One of the fixes is for a “critical”-rated remote code execution vulnerability in how Windows Search handles objects in memory, allowing a full takeover of an affected computer, which would allow an attacker to install programs; view, change or delete data; or create new accounts with full user right and otherwise take full control of your PC.
Like the WannaCry ransomware, the attack could be launched over an enterprise network through an SMB connection, meaning it could spread like wildfire if unpatched.
“This is by far the most critical bug for this month,” says Dustin Childs at the Zero Day Initiative, which reports CVE-2017-8620 is “under active attack.” A previous Search flaw also allowed a malicious SMB request to execute code on target machines.
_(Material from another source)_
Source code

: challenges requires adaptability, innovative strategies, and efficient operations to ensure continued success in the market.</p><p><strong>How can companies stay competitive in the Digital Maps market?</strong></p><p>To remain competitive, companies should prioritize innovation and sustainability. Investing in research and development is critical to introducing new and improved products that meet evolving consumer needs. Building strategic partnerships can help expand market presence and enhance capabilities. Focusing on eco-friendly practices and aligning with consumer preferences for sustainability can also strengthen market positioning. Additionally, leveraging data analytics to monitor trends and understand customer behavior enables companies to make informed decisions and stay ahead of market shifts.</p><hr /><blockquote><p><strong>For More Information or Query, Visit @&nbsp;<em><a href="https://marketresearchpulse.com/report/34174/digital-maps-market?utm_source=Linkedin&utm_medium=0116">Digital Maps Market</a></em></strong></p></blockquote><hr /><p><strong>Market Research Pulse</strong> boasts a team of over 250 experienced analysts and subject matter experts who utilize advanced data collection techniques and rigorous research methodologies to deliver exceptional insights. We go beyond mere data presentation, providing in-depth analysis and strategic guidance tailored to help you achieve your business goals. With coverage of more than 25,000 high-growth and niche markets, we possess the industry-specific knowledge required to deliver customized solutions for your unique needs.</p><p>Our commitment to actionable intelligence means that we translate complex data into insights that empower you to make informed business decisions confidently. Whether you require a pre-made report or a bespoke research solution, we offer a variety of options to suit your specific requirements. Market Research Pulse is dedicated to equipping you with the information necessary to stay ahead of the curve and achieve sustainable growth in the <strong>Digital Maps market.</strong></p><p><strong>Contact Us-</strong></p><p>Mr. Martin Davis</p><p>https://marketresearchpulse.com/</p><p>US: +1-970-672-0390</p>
The exploit is possible on all Windows 7, Windows 10 and even Windows Server installations.
A second flaw in the legacy JET database engine could also allow an attacker to take full control of a computer but would need some action by a user, by opening a file from a malicious email.
Patch Tuesday fixed 48 other vulnerabilities. Fifteen affect Windows, 25 were rated as critical, 21 as important, and 27 could result in remote code execution if exploited. The patches address problems in Windows, Internet Explorer, Microsoft Edge, SharePoint, SQL Server, Hyper-V, the subsystem for Linux, and Kernel.
Microsoft urges Windows users to keep their PCs up to date as the best measure of the increasing number of security threats currently being launched around the world.